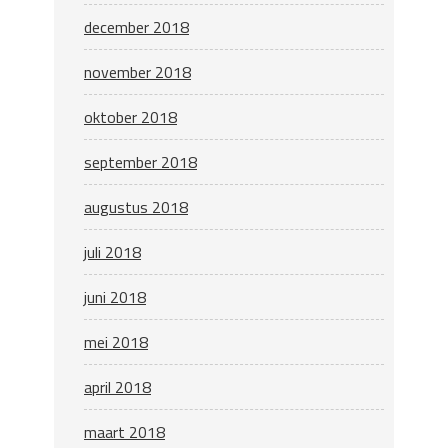
december 2018
november 2018
oktober 2018
september 2018
augustus 2018
juli 2018
juni 2018
mei 2018
april 2018
maart 2018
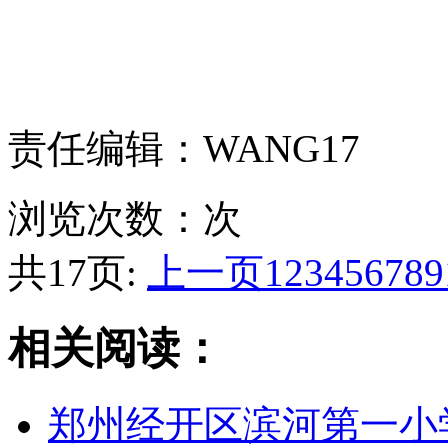
责任编辑：WANG17
浏览次数：
次
共17页:
上一页
1
2
3
4
5
6
7
8
9
相关阅读：
郑州经开区滨河第一小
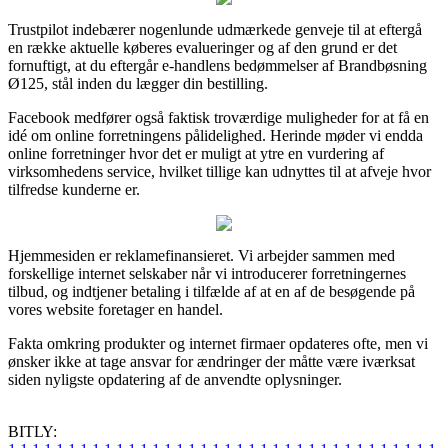
Trustpilot indebærer nogenlunde udmærkede genveje til at eftergå
en række aktuelle køberes evalueringer og af den grund er det
fornuftigt, at du eftergår e-handlens bedømmelser af Brandbøsning
Ø125, stål inden du lægger din bestilling.
Facebook medfører også faktisk troværdige muligheder for at få en
idé om online forretningens pålidelighed. Herinde møder vi endda
online forretninger hvor det er muligt at ytre en vurdering af
virksomhedens service, hvilket tillige kan udnyttes til at afveje hvor
tilfredse kunderne er.
Hjemmesiden er reklamefinansieret. Vi arbejder sammen med
forskellige internet selskaber når vi introducerer forretningernes
tilbud, og indtjener betaling i tilfælde af at en af de besøgende på
vores website foretager en handel.
Fakta omkring produkter og internet firmaer opdateres ofte, men vi
ønsker ikke at tage ansvar for ændringer der måtte være iværksat
siden nyligste opdatering af de anvendte oplysninger.
BITLY:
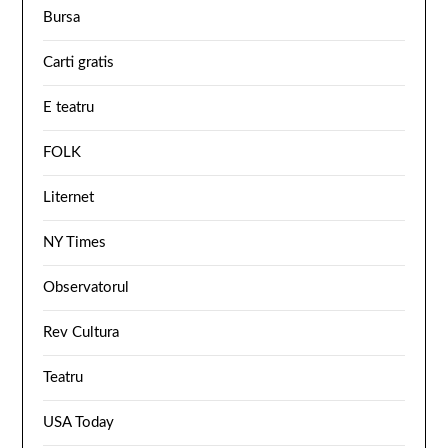
Bursa
Carti gratis
E teatru
FOLK
Liternet
NY Times
Observatorul
Rev Cultura
Teatru
USA Today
________
EXERCISE GOAL> Give the complete material again, exactly as written. Do not include the pictures.

EXPECTED ANSWER>
december 2018
november 2018
oktober 2018
september 2018
augustus 2018
juli 2018
juni 2018
mei 2018
april 2018
maart 2018
责任编辑：WANG17
浏览次数：
次
共17页:
上一页
1
2
3
4
5
6
7
8
9
相关阅读：
郑州经开区滨河第一小
Trustpilot indebærer nogenlunde udmærkede genveje til at eftergå
en række aktuelle køberes evalueringer og af den grund er det
fornuftigt, at du eftergår e-handlens bedømmelser af Brandbøsning
Ø125, stål inden du lægger din bestilling.
Facebook medfører også faktisk troværdige muligheder for at få en
idé om online forretningens pålidelighed. Herinde møder vi endda
online forretninger hvor det er muligt at ytre en vurdering af
virksomhedens service, hvilket tillige kan udnyttes til at afveje hvor
tilfredse kunderne er.
Hjemmesiden er reklamefinansieret. Vi arbejder sammen med
forskellige internet selskaber når vi introducerer forretningernes
tilbud, og indtjener betaling i tilfælde af at en af de besøgende på
vores website foretager en handel.
Fakta omkring produkter og internet firmaer opdateres ofte, men vi
ønsker ikke at tage ansvar for ændringer der måtte være iværksat
siden nyligste opdatering af de anvendte oplysninger.
BITLY:
Bursa
Carti gratis
E teatru
FOLK
Liternet
NY Times
Observatorul
Rev Cultura
Teatru
USA Today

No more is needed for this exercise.